APE Sociale 2019, domande entro marzo

Stesse scadenze per richiedere l’APE Sociale utilizzando la proroga 2019: per la richiesta all’INPS di Certificazione del diritto al trattamento, la data ultima è il 31 marzo. La normativa di riferimento è il decreto 4/2019, che con l’articolo 18 posticipa al 31 dicembre 2019 la scadenza per la sperimentazione dell’anticipo pensionistico a carico dello Stato.

Scadenze APE Sociale
– 31 marzo 2019: è la prima scadenza per presentare all’INPS la richiesta di certificazione del diritto all’APe sociale. Chi effettua la richiesta entro questo termine, riceverà dall’istituto di previdenza la risposta entro il 30 giugno 2019.
– 15 luglio 2019: è la seconda scadenza valida per la certificazione del diritto, con la differenza che in questo caso la risposta INPS arriva più tardi, ovvero entro il 15 luglio 2019.
– 30 novembre 2019: è l’ultima data utile, ma per chi presenta la domanda fra il 15 luglio e il 30 novembre non c’è la certezza dell’accesso al beneficio in presenza dei requisiti. L’INPS prenderà in considerazione queste domande solo se ci sono ancora risorse disponibili.

Domande APE Sociale
Le domande si presentano utilizzando gli stessi moduli del 2018, che si possono disponibili sul sito INPS. La prima istanza da inoltrare è dunque quella di certificazione del diritto; solo dopo averla ottenuta si potrà presentare la domanda vera e propria di accesso al beneficio

Come negli anni scorsi, chi ha già tutti i requisiti al momento della richiesta di certificazione, può presentare contestualmente anche la seconda domanda, quella di accesso all’APE Sociale.

Decorrenza APE Sociale
Il trattamento decorrerà dal primo giorno del mese successivo (previa cessazione del rapporto di lavoro). In ogni caso, la decorrenza non può essere anteriore al primo febbraio 2019.

Beneficiari
Precisazione importante: possono presentare domanda anche coloro che hanno perfezionato i requisiti negli anni precedenti, ma che non avevano richiesto l’APE sociale. Così come possono chiedere l’APE Sociale coloro che hanno già la certificazione del diritto (avendola ottenuta nel 2018) ma non hanno poi chiesto il trattamento. Tutte le altre regole (requisiti, documentazione) sono contenute nella circolare INPS 34/2018.
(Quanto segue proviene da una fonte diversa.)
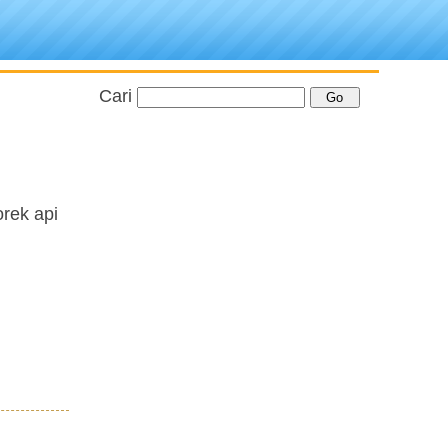
Cari
orek api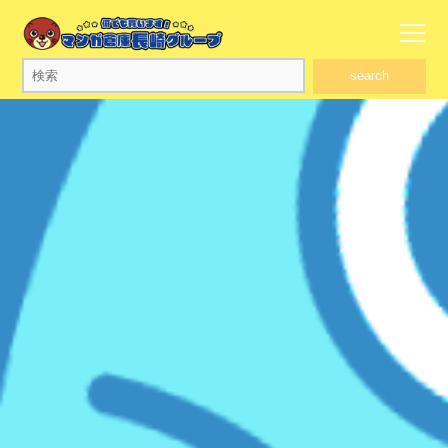
search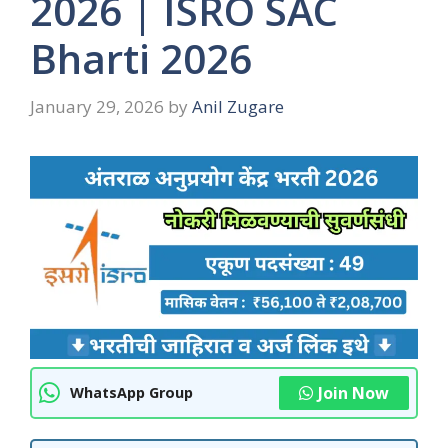
2026 | ISRO SAC
Bharti 2026
January 29, 2026
by
Anil Zugare
Join Now
WhatsApp Group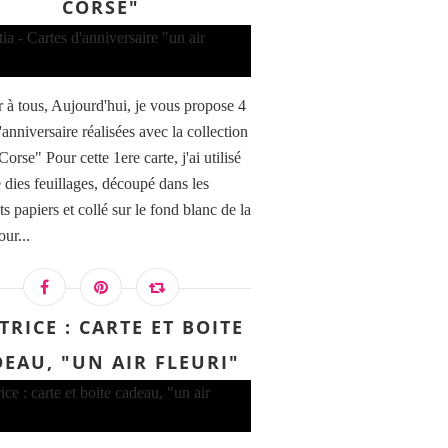
CORSE"
 à tous, Aujourd'hui, je vous propose 4
'anniversaire réalisées avec la collection
Corse" Pour cette 1ere carte, j'ai utilisé
e dies feuillages, découpé dans les
ts papiers et collé sur le fond blanc de la
our...
TRICE : CARTE ET BOITE
EAU, "UN AIR FLEURI"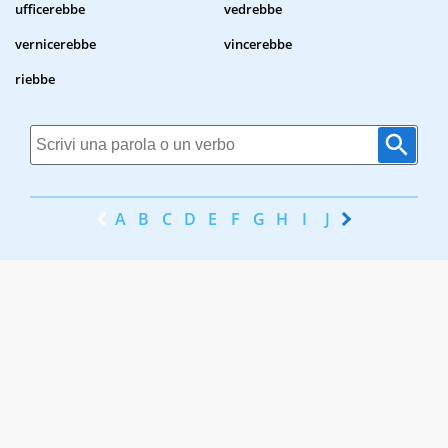
ufficerebbe
vedrebbe
vernicerebbe
vincerebbe
riebbe
A
B
C
D
E
F
G
H
I
J
K
L
M
N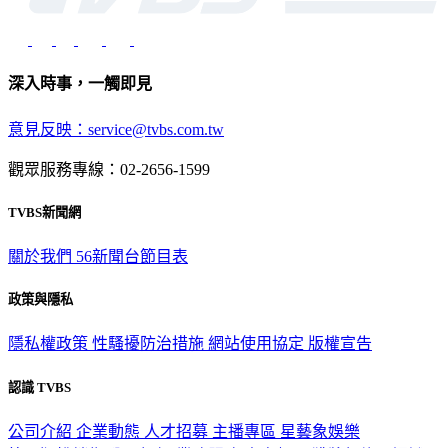
深入時事，一觸即見
意見反映：service@tvbs.com.tw
觀眾服務專線：02-2656-1599
TVBS新聞網
關於我們
56新聞台節目表
政策與隱私
隱私權政策
性騷擾防治措施
網站使用協定
版權宣告
認識 TVBS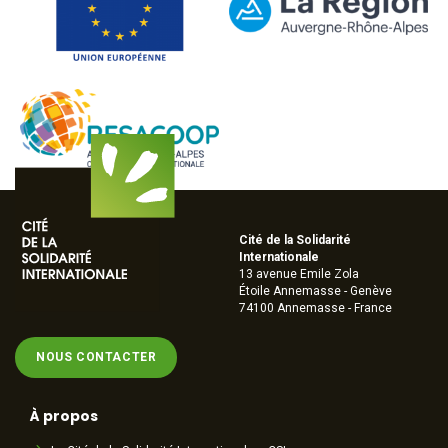
Cité de la Solidarité
Internationale
13 avenue Emile Zola
Étoile Annemasse - Genève
74100 Annemasse - France
NOUS CONTACTER
À propos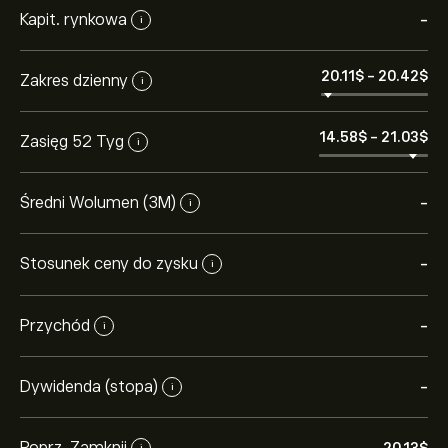
Kapit. rynkowa
-
i
20.11‎$‎
-
20.42‎$‎
Zakres dzienny
i
14.58‎$‎
-
21.03‎$‎
Zasięg 52 Tyg
i
Średni Wolumen (3M)
-
i
Stosunek ceny do zysku
-
i
Przychód
-
i
Dywidenda (stopa)
-
i
Poprz. Zamknij
i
Ricordiamo brevemente i requisiti per il diritto all’APE Sociale: oltre ai 63 anni di età minima, bisogna ricadere in una delle seguenti quattro tipologie di lavoratori:

  1. Disoccupati per licenziamento o dimissioni per giusta causa o scadenza contratto a termine che abbiano terminato di utilizzare gli ammortizzatori sociali da almeno tre mesi. Se la disoccupazione è dovuta alla scadenza di un contratto a termine, ci vogliono almeno 18 mesi di lavoro dipendente nei tre anni precedenti. Requisito contributivo: 30 anni.
  2. Caregiver che assistono da almeno sei mesi coniuge o parenti di primo grado conviventi con handicap in situazione di gravità, oppure parenti e affini fino al secondo grado se i genitori o il coniuge del parente con handicap grave abbiamo almeno 70 anni o siano a loro volta in condizioni di disabilità. Ci vogliono 30 anni di contributi.
  3. Lavoratori con disabilità pari almeno al 74% e 30 anni di contributi.
  4. Addetti a mansioni gravose: devono appartenere a una delle 15 categorie esplicitamente previste dalla normativa, svolgere le attività gravose da almeno sei anni negli ultimi sette oppure sette anni negli ultimi dieci, e avere almeno 36 anni di contributi.

I requisiti sopra esposti devono essere posseduti, in via prospettica, entro il 31 dicembre 2019 (non nel momento di presentazione della domanda di certificazione del diritto). Ci sono alcuni requisiti che bisogna già avere nel momento in cui si presenta la prima domanda:
– Disoccupati: devono già aver finito di utilizzare la disoccupazione (non è però necessario che siano già trascorsi tre mesi).
– Caregiver: il richiedente deve già convivere da almeno sei mesi con il parente con handicap in situazione di gravità.
– Lavoratori con disabilità: deve essere già presente la condizione di disabilità nel momento di presentazione della domanda.
– Addetti a mansioni gravose: deve appartenere a una delle 15 categorie previste.

Possono essere maturati successivamente (ma entro il 31 dicembre 2019) gli altri requisiti: età anagrafica, contributi, anni di svolgimento delle attività gravose, tre mesi di disoccupazione.